• Directions
**a.** Please copy out the article about the Homegrown controversy from "Despite all the" up to and including "how events unfolded.".
**b.** Go on with the article about the Homegrown controversy from the point where it stops.

• Document segment
******

The SummerWorks Festival closed this past Sunday, and by most accounts, it was a tremendous success. More than twenty thousand people enjoyed plays, concerts, performance art, and walking tours over eleven days, setting a new record for attendance.
Despite all the good, there was also some less pleasant business—the coverage of one play in particular, by one media outlet in particular. Homegrown is based on playwright Catherine Frid’s interactions with Shareef Abdelhaleem, who spent more than three years waiting for a trial (and eventual conviction) for his part in the Toronto 18 terror plot. The play has received a larger-than-usual amount of press attention for a SummerWorks show, much of it generated by the Toronto Sun, which published an inflammatory cover story about Homegrown (pictured above) several days before it opened.
The controversy that followed was messy and ugly. (Our interview with the play’s creators about it all is here.) In order to get a better handle on developments, we’ve put together a timeline charting how events unfolded.


July 30: The Toronto Star profiles Homegrown in advance of its August 5 premiere. Playwright Catherine Frid describes Homegrown as “about the criminal justice system in Canada and about injustices that I believe are happening.” She adds that “it’s about one person [Abdelhaleem], but it’s also about what he has undergone under the guise of [our government] fighting terrorism, which may well be orchestrating it.” Frid’s focus is on Abdelhaleem’s experiences in the justice system, with the events that lead to the arrest of the Toronto 18 as background. The article’s headline: “Play Takes Sympathetic Look at Toronto 18.”
July 31: The Toronto Sun also covers the story, focusing on public funding that Homegrown and the SummerWorks Festival have received. The Sun‘s article opens with: “Tax dollars from the very governments he’s convicted of plotting to blow up are helping ensure the curtain goes up next week on a ‘sympathetic portrayal’ of one of the members of the so-called Toronto 18 terror plotters.” It then goes on to enumerate precisely how much money the SummerWorks festival as a whole has gotten from each level of government, in addition to how much Homegrown itself received ($90,000 and $6,000, respectively). The piece also solicits comments on the play—which nobody has seen yet—from local city councillors, as well as from representatives of the Toronto and Ontario Arts Councils. The article is posted online the evening of July 30 and is featured on the cover of the July 31 print edition.

******

• Records provided

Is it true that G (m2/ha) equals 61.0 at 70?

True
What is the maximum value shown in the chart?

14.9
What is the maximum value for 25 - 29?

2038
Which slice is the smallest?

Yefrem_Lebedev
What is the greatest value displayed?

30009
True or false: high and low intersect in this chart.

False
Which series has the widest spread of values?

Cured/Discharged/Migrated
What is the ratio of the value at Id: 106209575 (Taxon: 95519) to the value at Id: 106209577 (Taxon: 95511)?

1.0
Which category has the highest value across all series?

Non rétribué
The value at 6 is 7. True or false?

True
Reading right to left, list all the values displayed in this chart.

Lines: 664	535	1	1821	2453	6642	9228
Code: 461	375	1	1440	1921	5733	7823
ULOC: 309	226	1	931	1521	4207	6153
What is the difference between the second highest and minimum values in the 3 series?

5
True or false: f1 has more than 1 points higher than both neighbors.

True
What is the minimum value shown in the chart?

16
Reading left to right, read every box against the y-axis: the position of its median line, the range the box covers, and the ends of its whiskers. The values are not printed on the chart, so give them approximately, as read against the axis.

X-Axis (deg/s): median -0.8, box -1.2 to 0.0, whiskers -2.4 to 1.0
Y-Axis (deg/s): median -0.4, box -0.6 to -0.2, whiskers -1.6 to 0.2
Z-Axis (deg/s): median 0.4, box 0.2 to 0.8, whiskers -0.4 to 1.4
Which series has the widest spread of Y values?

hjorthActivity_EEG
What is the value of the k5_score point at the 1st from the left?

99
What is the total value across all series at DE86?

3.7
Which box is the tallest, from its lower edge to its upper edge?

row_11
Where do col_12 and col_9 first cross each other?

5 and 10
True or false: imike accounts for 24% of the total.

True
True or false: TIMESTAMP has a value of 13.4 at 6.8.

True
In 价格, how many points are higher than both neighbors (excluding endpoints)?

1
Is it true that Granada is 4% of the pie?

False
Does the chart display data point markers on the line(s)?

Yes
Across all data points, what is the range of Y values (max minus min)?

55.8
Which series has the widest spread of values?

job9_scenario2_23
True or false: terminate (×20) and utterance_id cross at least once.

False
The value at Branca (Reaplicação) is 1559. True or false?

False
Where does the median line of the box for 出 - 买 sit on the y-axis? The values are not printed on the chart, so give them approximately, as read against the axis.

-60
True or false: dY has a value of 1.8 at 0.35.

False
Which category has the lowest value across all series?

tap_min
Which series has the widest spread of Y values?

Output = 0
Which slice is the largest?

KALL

******

• Set of answers
**a.**
Despite all the good, there was also some less pleasant business—the coverage of one play in particular, by one media outlet in particular. Homegrown is based on playwright Catherine Frid’s interactions with Shareef Abdelhaleem, who spent more than three years waiting for a trial (and eventual conviction) for his part in the Toronto 18 terror plot. The play has received a larger-than-usual amount of press attention for a SummerWorks show, much of it generated by the Toronto Sun, which published an inflammatory cover story about Homegrown (pictured above) several days before it opened.
The controversy that followed was messy and ugly. (Our interview with the play’s creators about it all is here.) In order to get a better handle on developments, we’ve put together a timeline charting how events unfolded.

**b.**
Later that same day, the Sun publishes the first of many articles responding to its own coverage, quoting a Canadian Taxpayer’s Federation spokesperson, who refers to Homegrown as “a terrorist love-in.” Meanwhile, the Ontario Arts Council and Toronto Arts Council are the first of the festival’s sponsors to affirm their support for SummerWorks, and its mandate to program “risky” content.
August 2: The Sun‘s parent corporation, Sun Media, turns Homegrown into a national story, sending senior Parliament Hill correspondent Brian Lilley to report on Heritage Canada’s response (which is essentially to refrain from commenting, citing the fact that “Mr. Abdelhaleem’s case is still before the courts” among other things).
August 3: Sun Media’s parliamentary bureau chief, David Akin, garners some choice quotes from the Prime Minister’s Office spokesperson, including this: “We are extremely disappointed that public money is being used to fund plays that glorify terrorism.” Corporate sponsors, including Steamwhistle Brewery and TD Canada Trust, reaffirm their support for the festival and its mandate when contacted, statements they’re forced to repeat over and over to angry callers when Akin, in an August 4 blog post, publishes a contact list for every sponsor of the SummerWorks festival.
August 5: Homegrown sells out its opening and enjoys strong houses throughout its run. Most of the major print theatre critics post reviews by the next day. Sun Media sends Akin (who worked earlier in his career as a theatre critic) to review the play; the Toronto Sun, rather than send their local reviewer, publishes an editorial calling for a boycott of Homegrown.
Akin’s review is positive, more so than several others. (“Judged only on its performance and production values—leaving aside some content problems for now—it was pretty good.”) The consensus among reviewers is that while the play may have flaws in its execution, it decidedly is not “pro”-terrorism.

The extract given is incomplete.